▸ EXERCISE DATA
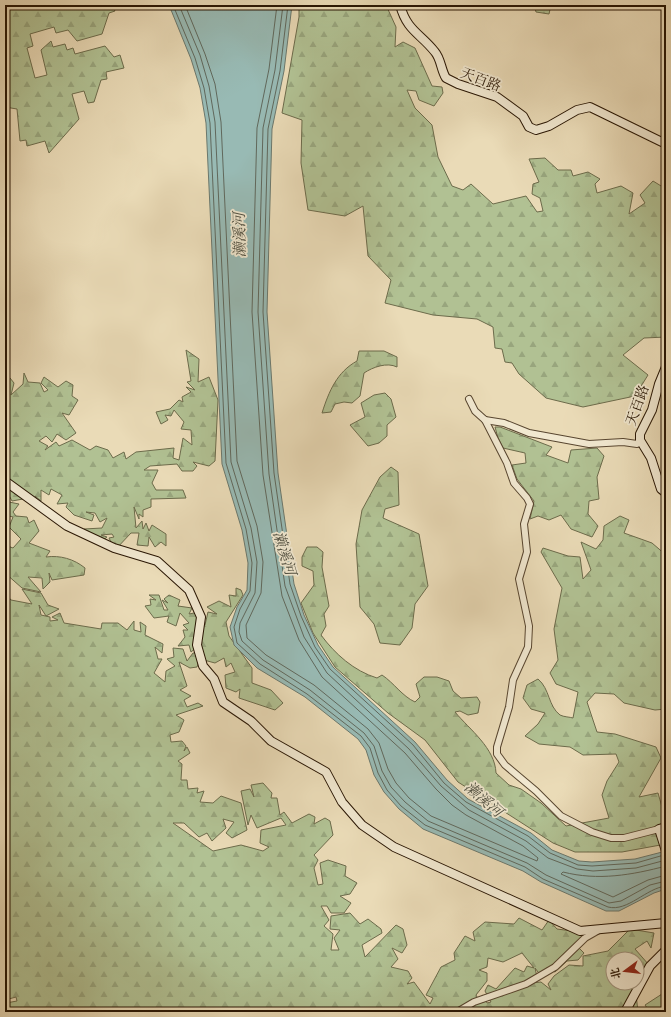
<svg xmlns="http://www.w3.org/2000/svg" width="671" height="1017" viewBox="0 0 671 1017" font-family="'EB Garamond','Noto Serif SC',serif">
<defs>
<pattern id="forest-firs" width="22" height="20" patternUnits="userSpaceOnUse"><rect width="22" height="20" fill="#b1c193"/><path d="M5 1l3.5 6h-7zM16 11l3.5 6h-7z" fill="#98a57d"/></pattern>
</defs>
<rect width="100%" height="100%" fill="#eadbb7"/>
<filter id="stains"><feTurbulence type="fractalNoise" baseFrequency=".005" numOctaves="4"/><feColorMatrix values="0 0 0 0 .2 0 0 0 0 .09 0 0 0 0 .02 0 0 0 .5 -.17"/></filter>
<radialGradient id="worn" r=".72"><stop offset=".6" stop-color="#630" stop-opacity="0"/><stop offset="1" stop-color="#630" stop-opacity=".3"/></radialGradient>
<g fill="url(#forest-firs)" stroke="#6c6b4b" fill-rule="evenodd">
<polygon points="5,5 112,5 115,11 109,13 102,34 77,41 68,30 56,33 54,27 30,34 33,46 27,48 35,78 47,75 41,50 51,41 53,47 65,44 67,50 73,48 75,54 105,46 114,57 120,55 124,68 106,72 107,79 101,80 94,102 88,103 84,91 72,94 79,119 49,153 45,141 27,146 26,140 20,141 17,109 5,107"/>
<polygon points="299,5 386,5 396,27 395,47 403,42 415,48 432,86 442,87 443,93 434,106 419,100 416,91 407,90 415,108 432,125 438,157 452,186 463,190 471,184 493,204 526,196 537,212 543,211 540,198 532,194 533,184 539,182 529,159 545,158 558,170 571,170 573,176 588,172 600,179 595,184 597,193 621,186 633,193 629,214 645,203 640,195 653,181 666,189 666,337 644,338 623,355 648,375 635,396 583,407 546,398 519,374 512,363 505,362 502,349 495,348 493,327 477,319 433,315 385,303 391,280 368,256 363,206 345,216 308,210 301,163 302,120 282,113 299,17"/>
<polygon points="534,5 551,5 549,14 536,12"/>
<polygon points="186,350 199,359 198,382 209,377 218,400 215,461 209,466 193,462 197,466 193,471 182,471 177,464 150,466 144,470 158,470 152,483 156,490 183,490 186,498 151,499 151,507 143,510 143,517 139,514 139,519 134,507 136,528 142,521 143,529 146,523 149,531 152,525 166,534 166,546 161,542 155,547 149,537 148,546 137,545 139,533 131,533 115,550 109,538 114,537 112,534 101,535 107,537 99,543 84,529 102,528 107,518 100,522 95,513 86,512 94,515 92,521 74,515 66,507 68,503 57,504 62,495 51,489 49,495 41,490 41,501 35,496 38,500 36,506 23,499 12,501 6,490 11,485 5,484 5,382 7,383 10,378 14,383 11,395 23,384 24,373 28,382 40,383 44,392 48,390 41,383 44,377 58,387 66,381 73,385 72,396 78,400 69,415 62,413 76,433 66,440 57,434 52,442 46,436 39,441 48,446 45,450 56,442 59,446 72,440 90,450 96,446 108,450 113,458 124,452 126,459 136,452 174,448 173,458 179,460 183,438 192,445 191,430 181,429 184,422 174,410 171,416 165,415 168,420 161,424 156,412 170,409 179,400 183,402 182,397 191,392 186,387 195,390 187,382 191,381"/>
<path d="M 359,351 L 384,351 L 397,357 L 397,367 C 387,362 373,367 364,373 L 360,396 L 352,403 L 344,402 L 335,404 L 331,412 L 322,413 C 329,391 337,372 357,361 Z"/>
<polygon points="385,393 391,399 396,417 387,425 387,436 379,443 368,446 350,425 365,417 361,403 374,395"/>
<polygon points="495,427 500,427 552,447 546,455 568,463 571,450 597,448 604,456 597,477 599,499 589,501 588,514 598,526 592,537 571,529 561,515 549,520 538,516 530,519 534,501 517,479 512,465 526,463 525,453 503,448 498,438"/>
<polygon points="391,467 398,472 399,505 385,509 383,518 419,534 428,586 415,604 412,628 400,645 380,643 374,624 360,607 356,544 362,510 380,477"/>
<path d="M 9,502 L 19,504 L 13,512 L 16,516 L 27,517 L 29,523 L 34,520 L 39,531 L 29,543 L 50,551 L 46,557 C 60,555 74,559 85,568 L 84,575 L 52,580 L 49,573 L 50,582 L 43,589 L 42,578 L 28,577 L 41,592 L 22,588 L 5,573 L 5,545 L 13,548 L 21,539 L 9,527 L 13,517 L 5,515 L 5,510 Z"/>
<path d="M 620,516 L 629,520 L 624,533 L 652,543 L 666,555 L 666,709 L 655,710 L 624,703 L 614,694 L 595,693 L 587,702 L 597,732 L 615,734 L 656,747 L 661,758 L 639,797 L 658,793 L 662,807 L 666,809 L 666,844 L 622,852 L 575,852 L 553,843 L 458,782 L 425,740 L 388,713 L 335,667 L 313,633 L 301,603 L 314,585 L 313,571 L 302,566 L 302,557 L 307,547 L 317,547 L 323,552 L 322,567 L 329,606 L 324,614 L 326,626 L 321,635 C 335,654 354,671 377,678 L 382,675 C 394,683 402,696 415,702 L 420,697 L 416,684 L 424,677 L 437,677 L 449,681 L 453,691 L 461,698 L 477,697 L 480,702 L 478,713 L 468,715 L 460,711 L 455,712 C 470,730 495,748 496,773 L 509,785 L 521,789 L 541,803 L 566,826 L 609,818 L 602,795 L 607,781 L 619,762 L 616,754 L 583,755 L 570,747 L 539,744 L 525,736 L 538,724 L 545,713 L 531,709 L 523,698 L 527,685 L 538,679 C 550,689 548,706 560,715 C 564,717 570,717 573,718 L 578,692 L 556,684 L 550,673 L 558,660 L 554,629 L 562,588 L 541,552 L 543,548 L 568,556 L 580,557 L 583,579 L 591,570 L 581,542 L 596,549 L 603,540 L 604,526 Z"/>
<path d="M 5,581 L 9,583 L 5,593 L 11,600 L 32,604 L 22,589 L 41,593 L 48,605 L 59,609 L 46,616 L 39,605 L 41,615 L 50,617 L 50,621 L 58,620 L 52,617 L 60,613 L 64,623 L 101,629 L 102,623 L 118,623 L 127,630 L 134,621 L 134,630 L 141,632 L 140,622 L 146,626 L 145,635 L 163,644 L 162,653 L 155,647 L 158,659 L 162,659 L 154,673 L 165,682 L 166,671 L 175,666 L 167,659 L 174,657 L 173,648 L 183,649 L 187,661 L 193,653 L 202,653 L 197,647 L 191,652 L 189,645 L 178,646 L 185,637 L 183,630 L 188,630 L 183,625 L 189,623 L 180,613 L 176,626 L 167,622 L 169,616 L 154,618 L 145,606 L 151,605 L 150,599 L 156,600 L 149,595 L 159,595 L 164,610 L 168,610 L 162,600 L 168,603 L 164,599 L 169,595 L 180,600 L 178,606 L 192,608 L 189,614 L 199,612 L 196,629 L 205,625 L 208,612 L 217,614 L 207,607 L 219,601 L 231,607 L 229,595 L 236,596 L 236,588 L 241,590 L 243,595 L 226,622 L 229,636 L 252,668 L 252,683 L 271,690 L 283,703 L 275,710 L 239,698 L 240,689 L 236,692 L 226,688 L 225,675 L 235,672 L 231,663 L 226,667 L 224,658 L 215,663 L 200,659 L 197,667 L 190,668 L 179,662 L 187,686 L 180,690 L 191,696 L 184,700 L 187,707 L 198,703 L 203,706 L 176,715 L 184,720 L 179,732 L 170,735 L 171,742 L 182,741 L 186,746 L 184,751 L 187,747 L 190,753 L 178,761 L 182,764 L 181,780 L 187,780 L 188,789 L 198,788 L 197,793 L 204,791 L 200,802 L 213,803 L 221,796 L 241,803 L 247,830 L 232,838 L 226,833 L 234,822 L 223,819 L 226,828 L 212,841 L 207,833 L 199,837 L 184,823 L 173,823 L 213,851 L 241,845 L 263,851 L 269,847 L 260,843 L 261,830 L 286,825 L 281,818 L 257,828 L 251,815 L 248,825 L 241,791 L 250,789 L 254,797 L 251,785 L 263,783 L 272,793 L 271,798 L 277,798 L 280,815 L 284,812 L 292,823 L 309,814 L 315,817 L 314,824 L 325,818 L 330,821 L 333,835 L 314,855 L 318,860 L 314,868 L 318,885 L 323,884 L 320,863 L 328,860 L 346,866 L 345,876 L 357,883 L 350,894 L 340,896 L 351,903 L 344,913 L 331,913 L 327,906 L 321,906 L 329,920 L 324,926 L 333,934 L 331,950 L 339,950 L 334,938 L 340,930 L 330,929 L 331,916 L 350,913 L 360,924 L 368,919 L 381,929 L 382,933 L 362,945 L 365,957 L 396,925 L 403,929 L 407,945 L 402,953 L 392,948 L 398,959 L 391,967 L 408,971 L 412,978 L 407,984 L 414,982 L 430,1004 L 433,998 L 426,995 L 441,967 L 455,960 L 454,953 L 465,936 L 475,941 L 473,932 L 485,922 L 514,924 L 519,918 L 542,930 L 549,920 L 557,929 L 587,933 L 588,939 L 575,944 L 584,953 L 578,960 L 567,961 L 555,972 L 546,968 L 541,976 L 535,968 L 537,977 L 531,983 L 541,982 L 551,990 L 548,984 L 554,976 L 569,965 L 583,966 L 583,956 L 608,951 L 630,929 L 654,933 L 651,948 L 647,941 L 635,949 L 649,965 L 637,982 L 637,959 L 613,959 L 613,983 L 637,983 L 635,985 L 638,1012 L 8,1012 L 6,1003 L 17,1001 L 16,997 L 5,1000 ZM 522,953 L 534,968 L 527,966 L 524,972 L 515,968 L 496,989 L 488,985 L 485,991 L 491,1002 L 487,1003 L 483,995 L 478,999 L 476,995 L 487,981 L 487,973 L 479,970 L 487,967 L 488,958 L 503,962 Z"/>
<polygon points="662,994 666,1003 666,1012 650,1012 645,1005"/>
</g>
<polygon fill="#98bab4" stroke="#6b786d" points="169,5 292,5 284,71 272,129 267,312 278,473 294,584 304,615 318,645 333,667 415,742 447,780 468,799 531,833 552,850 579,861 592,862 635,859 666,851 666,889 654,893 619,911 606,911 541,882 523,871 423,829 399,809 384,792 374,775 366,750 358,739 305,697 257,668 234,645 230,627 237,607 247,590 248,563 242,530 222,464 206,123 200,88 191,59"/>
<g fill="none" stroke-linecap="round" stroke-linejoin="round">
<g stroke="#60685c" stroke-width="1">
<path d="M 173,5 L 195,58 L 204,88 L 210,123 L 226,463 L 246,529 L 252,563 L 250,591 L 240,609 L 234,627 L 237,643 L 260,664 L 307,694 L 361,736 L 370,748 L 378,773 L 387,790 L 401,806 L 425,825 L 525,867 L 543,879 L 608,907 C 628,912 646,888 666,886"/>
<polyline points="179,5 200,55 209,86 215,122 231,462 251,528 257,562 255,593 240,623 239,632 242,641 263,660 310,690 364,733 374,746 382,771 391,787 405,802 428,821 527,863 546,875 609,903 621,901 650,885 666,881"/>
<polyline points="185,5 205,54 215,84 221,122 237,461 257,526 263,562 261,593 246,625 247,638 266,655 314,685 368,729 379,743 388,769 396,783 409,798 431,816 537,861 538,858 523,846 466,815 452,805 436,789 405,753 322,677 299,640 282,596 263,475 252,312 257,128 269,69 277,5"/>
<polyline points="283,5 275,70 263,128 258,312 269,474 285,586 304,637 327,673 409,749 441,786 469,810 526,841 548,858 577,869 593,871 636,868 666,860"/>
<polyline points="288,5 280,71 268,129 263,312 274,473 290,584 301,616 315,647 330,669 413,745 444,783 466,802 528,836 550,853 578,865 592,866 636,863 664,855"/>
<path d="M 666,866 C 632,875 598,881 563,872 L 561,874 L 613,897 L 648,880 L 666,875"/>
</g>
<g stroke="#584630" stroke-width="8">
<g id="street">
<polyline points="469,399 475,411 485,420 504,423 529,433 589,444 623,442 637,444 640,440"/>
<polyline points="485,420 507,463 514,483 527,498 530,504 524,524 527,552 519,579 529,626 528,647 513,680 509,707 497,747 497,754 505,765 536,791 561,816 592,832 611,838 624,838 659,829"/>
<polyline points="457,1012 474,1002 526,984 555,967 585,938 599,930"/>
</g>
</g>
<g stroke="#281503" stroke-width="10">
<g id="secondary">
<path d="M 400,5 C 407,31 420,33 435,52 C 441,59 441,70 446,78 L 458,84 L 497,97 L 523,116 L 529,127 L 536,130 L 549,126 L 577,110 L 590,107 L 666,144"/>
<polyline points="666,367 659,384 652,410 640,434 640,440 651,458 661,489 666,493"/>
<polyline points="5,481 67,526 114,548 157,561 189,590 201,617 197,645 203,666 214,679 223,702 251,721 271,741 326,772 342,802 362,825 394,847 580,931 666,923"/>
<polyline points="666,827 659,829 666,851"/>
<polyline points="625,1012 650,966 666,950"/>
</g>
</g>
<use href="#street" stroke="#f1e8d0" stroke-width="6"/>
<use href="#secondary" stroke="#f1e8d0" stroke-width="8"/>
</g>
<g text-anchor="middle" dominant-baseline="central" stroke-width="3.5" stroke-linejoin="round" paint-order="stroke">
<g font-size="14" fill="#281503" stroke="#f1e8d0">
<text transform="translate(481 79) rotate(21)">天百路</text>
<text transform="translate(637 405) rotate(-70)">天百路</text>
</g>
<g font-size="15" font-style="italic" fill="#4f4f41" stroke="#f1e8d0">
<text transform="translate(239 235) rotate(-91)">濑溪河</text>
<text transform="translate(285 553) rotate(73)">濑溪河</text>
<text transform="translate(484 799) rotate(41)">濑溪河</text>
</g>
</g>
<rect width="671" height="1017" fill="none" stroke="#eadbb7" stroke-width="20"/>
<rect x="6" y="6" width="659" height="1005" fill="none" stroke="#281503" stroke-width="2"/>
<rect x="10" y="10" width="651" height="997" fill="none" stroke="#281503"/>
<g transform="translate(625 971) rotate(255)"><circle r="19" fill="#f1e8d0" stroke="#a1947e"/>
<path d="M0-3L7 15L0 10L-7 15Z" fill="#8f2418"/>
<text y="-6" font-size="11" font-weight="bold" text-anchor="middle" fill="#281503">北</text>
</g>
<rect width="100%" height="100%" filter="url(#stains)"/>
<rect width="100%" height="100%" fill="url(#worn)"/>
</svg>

▸ WHAT YOU SHOULD DO
Reproducing the whole listing above is not the task. Copy exactly only the lines from the one with "1l3.5 6h-7zM16 11l3.5" to the one with "0 0 0 0 .09", both kept.

▸ THE ANSWER
<pattern id="forest-firs" width="22" height="20" patternUnits="userSpaceOnUse"><rect width="22" height="20" fill="#b1c193"/><path d="M5 1l3.5 6h-7zM16 11l3.5 6h-7z" fill="#98a57d"/></pattern>
</defs>
<rect width="100%" height="100%" fill="#eadbb7"/>
<filter id="stains"><feTurbulence type="fractalNoise" baseFrequency=".005" numOctaves="4"/><feColorMatrix values="0 0 0 0 .2 0 0 0 0 .09 0 0 0 0 .02 0 0 0 .5 -.17"/></filter>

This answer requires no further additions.